With OPEC members generally in agreement to extend last year’s oil production cut deal beyond its March 2018 expiration date, the focus is now on OPEC’s non-OPEC partners—specifically Russia.
Last November, when the deal was first struck, Russia’s cooperation played a key role in obtaining the initial OPEC consensus that was needed to initiate the production cuts. In fact, the OPEC deal probably would not have materialized if Russia had not committed to cut 300,000 bpd. All told, non-OPEC producing countries contribute a total of 558,000 bpd in cuts, and without the non-OPEC participation it may have been impossible to convince some OPEC countries to participate.

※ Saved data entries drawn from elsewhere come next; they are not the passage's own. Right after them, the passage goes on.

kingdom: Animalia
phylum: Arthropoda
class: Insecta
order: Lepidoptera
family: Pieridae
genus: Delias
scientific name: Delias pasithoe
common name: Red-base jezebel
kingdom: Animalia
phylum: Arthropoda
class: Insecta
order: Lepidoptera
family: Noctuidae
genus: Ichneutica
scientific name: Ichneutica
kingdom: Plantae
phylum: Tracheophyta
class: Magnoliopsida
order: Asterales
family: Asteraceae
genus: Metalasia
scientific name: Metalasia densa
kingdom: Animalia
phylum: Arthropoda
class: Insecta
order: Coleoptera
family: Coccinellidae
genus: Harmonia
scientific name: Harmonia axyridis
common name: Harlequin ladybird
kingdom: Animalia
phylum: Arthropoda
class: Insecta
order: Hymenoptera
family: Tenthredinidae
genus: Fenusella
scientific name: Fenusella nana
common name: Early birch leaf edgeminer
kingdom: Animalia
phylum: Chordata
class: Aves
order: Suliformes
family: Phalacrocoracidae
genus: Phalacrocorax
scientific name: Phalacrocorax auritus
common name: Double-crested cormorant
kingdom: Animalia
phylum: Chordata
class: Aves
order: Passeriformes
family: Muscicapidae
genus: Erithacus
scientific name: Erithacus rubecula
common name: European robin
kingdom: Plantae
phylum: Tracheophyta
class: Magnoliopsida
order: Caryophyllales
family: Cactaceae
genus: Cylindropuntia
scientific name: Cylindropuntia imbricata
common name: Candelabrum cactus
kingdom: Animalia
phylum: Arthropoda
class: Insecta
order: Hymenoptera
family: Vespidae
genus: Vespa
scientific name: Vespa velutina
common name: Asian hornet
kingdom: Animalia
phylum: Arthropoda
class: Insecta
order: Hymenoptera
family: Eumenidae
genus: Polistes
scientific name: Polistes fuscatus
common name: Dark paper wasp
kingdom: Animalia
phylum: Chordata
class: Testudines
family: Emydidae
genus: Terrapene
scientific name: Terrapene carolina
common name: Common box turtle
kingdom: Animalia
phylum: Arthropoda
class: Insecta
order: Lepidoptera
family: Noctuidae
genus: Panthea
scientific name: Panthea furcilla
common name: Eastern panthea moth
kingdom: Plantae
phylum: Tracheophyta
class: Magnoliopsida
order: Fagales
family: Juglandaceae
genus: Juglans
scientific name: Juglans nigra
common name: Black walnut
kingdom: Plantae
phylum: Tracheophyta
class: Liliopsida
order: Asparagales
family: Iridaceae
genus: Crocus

This past October, Russian President Vladimir Putin told reporters he supported extending the cuts through the end of 2018. However, Russian oil production is not exactly centrally controlled and cuts require the nominal consent of Russian oil companies. Russian oil minister Alexander Novak equivocated on plans to continue the cuts, and told reporters in late October that Russia planned to increase oil production if the deal was not extended. He has since cited the need to meet with the heads of major Russian oil companies, primarily Rosneft (OTC:OJSCY), Lukoil (OTC:LUKFY) and Gazprom Neft (OTC:GZPFY), before determining whether Russia will support extending the cuts.
Novak met with these companies on 14 and 21 November, with no confirmed outcome. Two days after the first meeting, the head of Gazprom Neft announced that the company plans to increase production in 2018 even if Russia and OPEC agree to extend the cuts. It is unclear if this is just a statement by Gazprom to express its desire for no cuts or if it is an actual threat to oppose a possible government decision. In any case, the Russian government has apparently not made a decision yet and has said it would wait until Thursday’s OPEC meeting to decide about whether to support an extension of the cuts for another year.
Despite the lack of clarity from Russia, OPEC seems to expect the key participants to support extending the cuts. At issue, then, is the duration of an extension, which could be cut from the expected 9 months to 6 or even just 3 months. If anything less than a 9 month extension is announced in Vienna, oil prices are likely to fall following the meeting. The participating countries will also have this in mind, though they have shown of late that they are not driven to act solely by immediate price swings.
Even if Saudi Arabia’s Khalid al Falih is able to persuade Russia’s Alexander Novak to agree to the longer extension of the cuts, traders may have little faith that the Russian oil companies will comply. It is unclear still what narrative will appear on trading floors after Thursday’s OPEC meeting.